A Disciplinarian
by
“There’s no doubt about it,” said the night watchman, “but what dissipline’s a very good thing, but it don’t always act well. For instance, I ain’t allowed to smoke on this wharf, so when I want a pipe I either ‘ave to go over to the ‘Queen’s ‘ed,’ or sit in a lighter. If I’m in the ‘Queen’s ‘ed’ I can’t look arter the wharf, an’ once when I was sitting in a lighter smoking the chap come aboard an’ cast off afore I knew what he was doing, an’ took me all the way to Greenwich. He said he’d often played that trick on watchmen.
“The worst man for dissipline I ever shipped with was Cap’n Tasker, of the Lapwing. He’d got it on the brain bad. He was a prim, clean-shaved man except for a little side-whisker, an’ always used to try an’ look as much like a naval officer as possible.
“I never ‘ad no sort of idea what he was like when I jined the ship, an’ he was quite quiet and peaceable until we was out in the open water. Then the cloven hoof showed itself, an’ he kicked one o’ the men for coming on deck with a dirty face, an’ though the man told him he never did wash becos his skin was so delikit, he sent the bos’en to turn the hose on him.
“The bos’en seemed to take a hand in everything. We used to do everything by his whistle, it was never out of his mouth scarcely, and I’ve known that man to dream of it o’ nights, and sit up in his sleep an’ try an’ blow his thumb. He whistled us to swab decks, whistled us to grub, whistled us to every blessed thing.
“Though we didn’t belong to any reg’ler line, we’d got a lot o’ passengers aboard, going to the Cape, an’ they thought a deal o’ the skipper. There was one young leftenant aboard who said he reminded him o’ Nelson, an’ him an’ the skipper was as thick as two thieves. Nice larky young chap he was, an’ more than one o’ the crew tried to drop things on him from aloft when he wasn’t looking.
“Every morning at ten we was inspected by the skipper, but that wasn’t enough for the leftenant, and he persuaded the old man to drill us. He said it would do us good an’ amuse the passengers, an’ we ‘ad to do all sorts of silly things with our arms an’ legs, an’ twice he walked the skipper to the other end of the ship, leaving twenty-three sailor-men bending over touching their toes, an’ wondering whether they’d ever stand straight again.

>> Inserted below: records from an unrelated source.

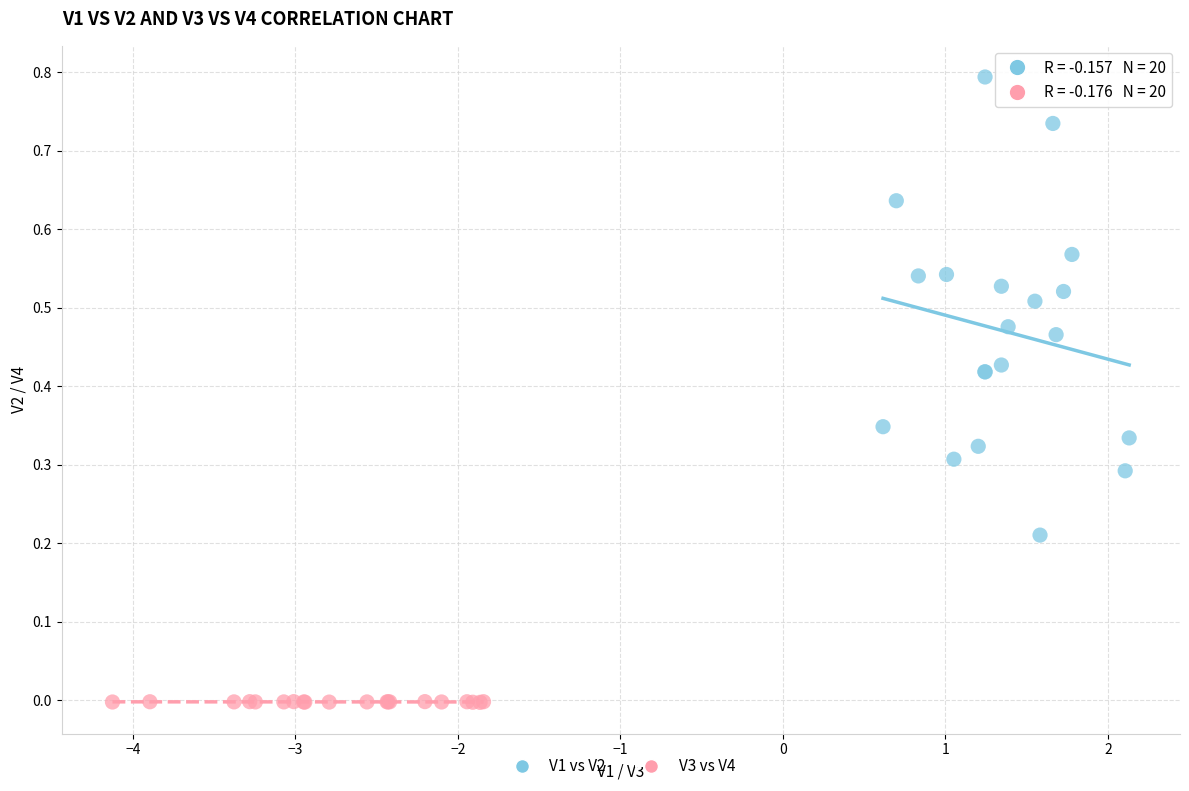

What are all the series names shown in the legend?

V1 vs V2, V3 vs V4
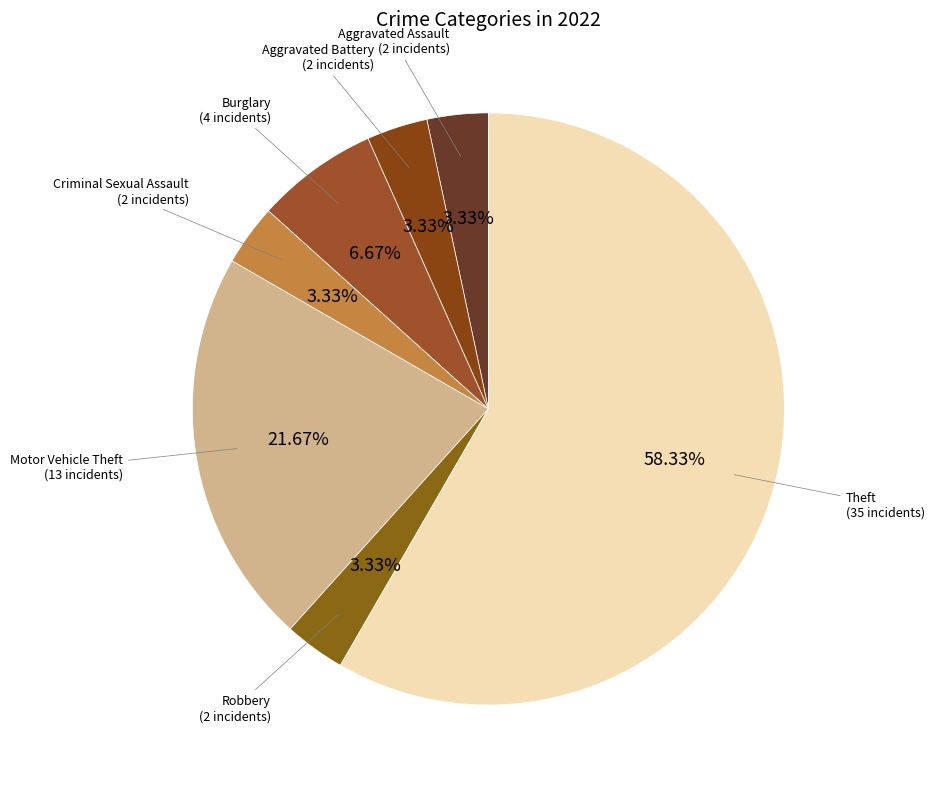

What is the largest slice in the pie chart?

Theft (35 incidents)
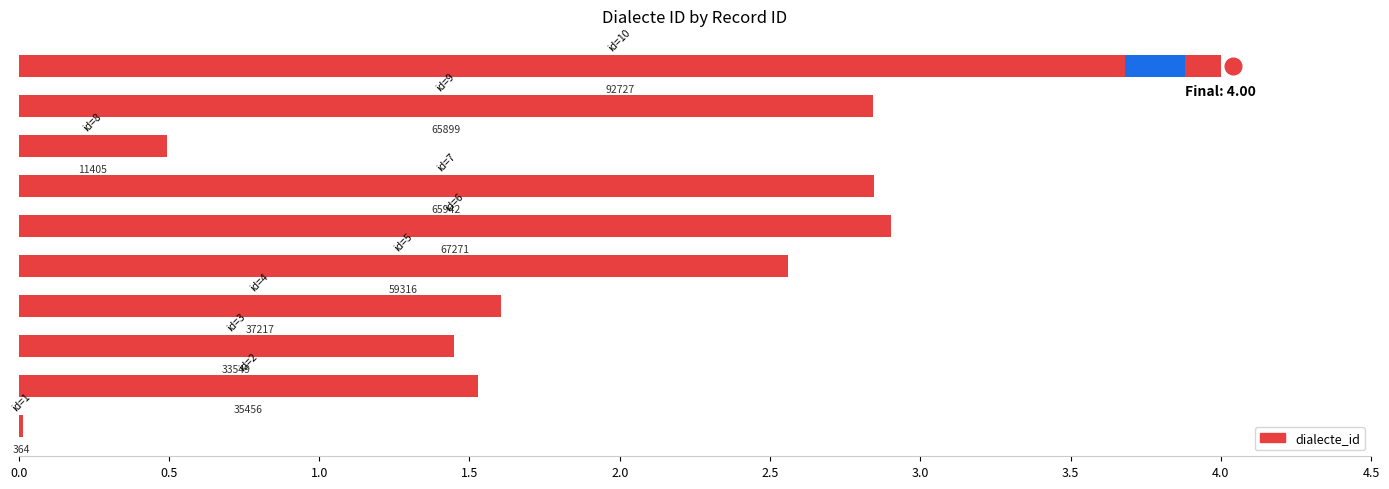

The chart shows a value of 2.6 at 2.0. True or false?

True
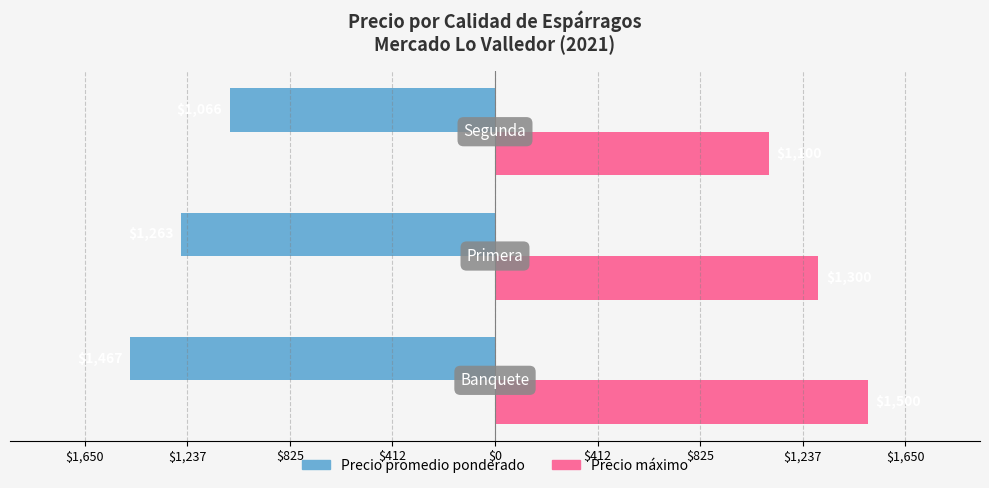

What is the value of the Precio promedio ponderado bar at the 2nd from the left?

-1263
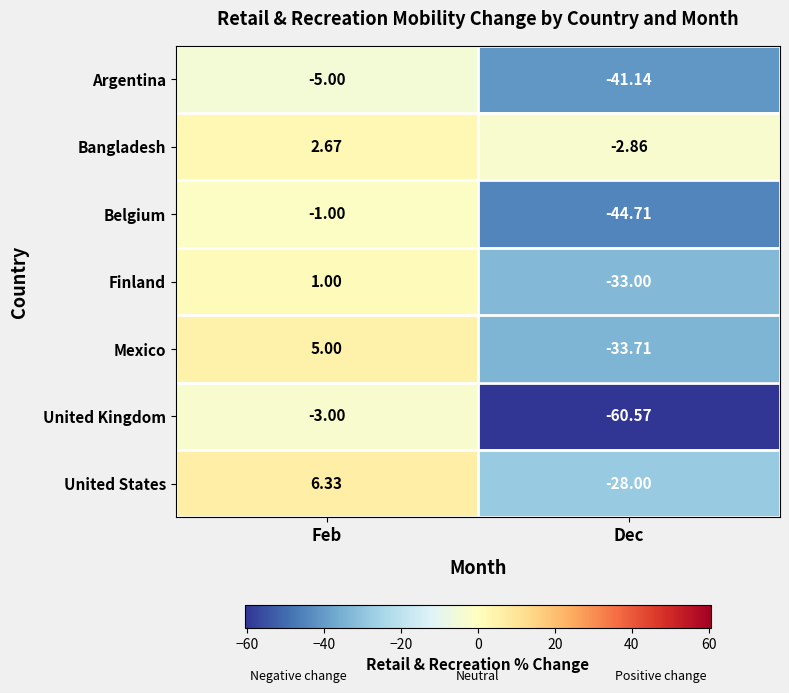

Which series has the largest total across all categories?

Bangladesh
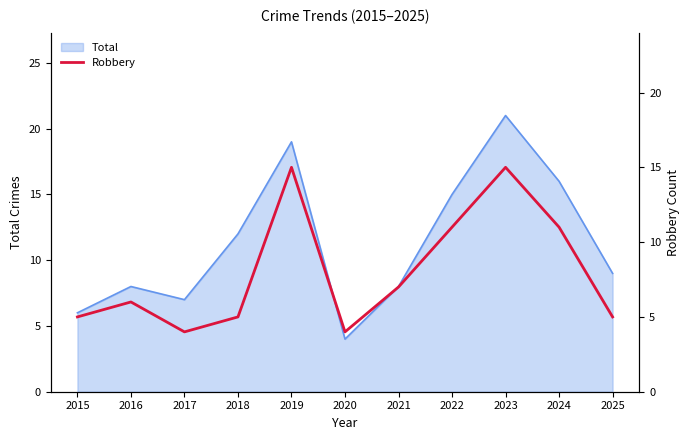

Reading left to right, what are all the values shown in this chart?

2015=5	2016=6	2017=4	2018=5	2019=15	2020=4	2021=7	2022=11	2023=15	2024=11	2025=5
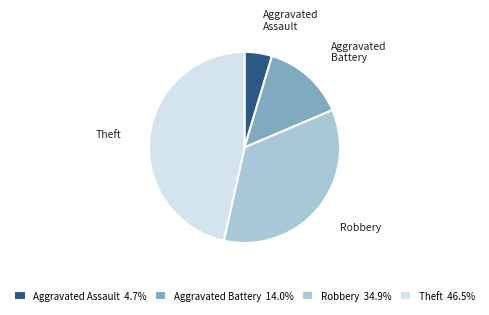

Combined, do Aggravated Assault 4.7% and Theft 46.5% account for over 50%?

Yes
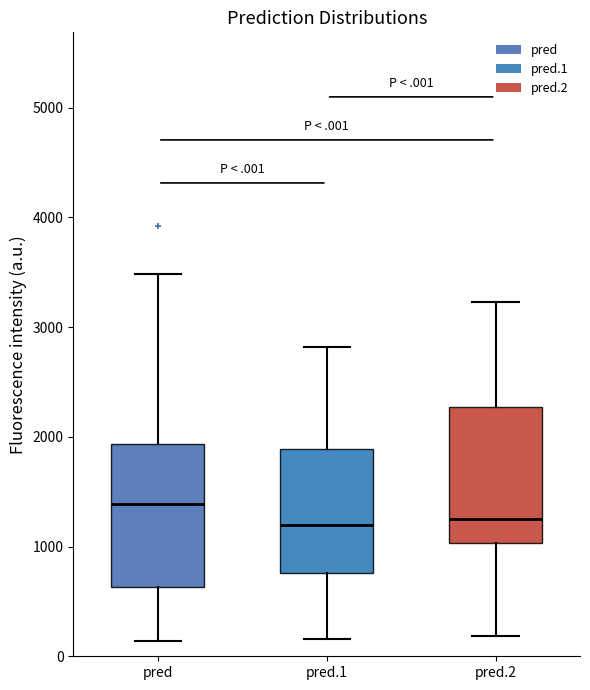

Which box has the highest median line?

pred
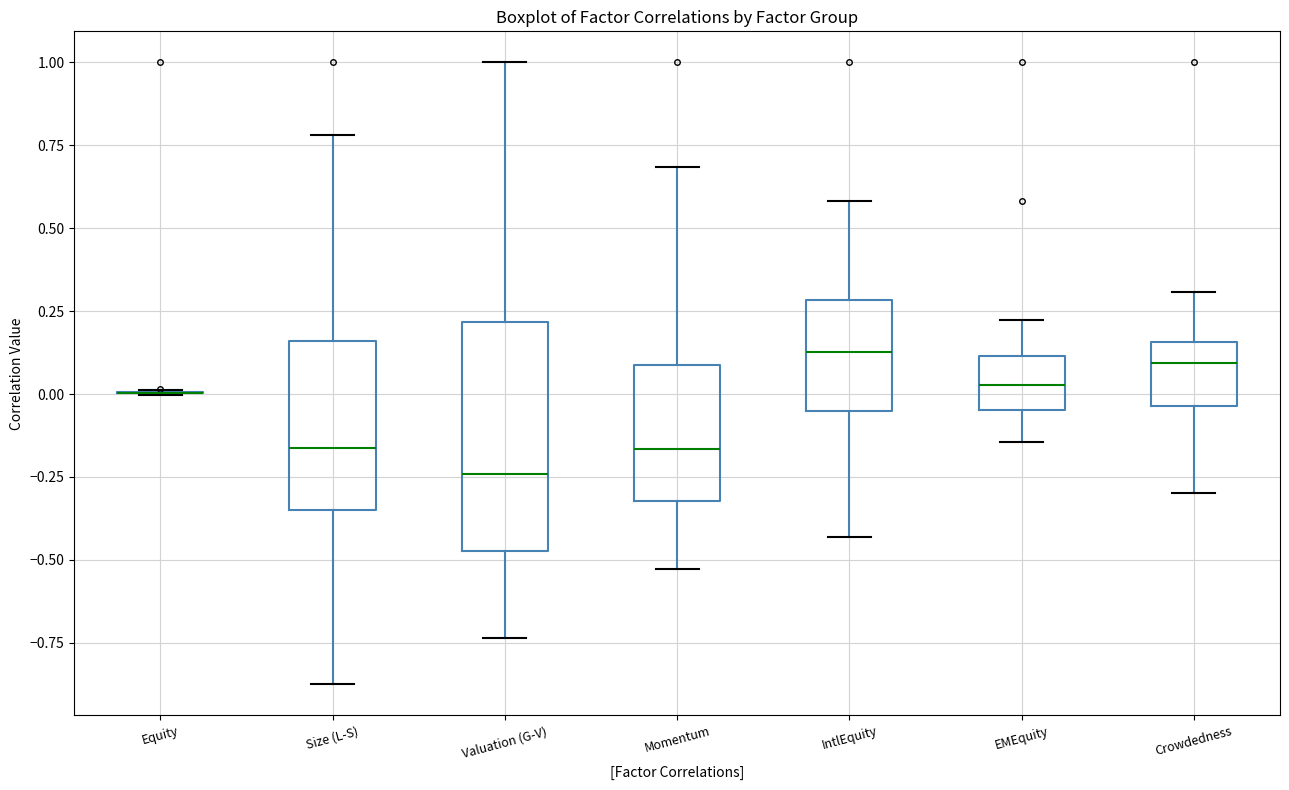

Reading left to right, read every box against the y-axis: the position of its median line, the range the box covers, and the ends of its whiskers. The values are not printed on the chart, so give them approximately, as read against the axis.

Equity: box collapsed to a line at 0.00, whiskers 0.00 to 0.00
Size (L-S): median -0.15, box -0.35 to 0.15, whiskers -0.90 to 0.80
Valuation (G-V): median -0.25, box -0.45 to 0.20, whiskers -0.75 to 1.00
Momentum: median -0.15, box -0.30 to 0.10, whiskers -0.55 to 0.70
IntlEquity: median 0.15, box -0.05 to 0.30, whiskers -0.45 to 0.60
EMEquity: median 0.05, box -0.05 to 0.10, whiskers -0.15 to 0.20
Crowdedness: median 0.10, box -0.05 to 0.15, whiskers -0.30 to 0.30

“The very worst thing o’ the lot was the boat-drill. A chap might be sitting comfortable at his grub, or having a pipe in his bunk, when the bos’en’s whistle would scream out to him that the ship was sinking, an’ the passengers drownding, and he was to come an’ git the boats out an’ save ’em. Nice sort o’ game it was too. We had to run like mad with kegs o’ water an’ bags o’ biscuit, an’ then run the boats out an’ launch ’em. All the men were told off to certain boats, an’ the passengers too. The only difference was, if a passenger didn’t care about taking a hand in the game he didn’t, but we had to.
“One o’ the passengers who didn’t play was Major Miggens. He was very much agin it, an’ called it tomfoolery; he never would go to his boat, but used to sit and sneer all the time.
“‘It’s only teaching the men to cut an’ run,’ he said to the skipper one day; ‘if there ever was any need they’d run to the boats an’ leave us here. Don’t tell me.’
“‘That’s not the way I should ha’ expected to hear you speak of British sailors, major,’ ses the skipper rather huffy.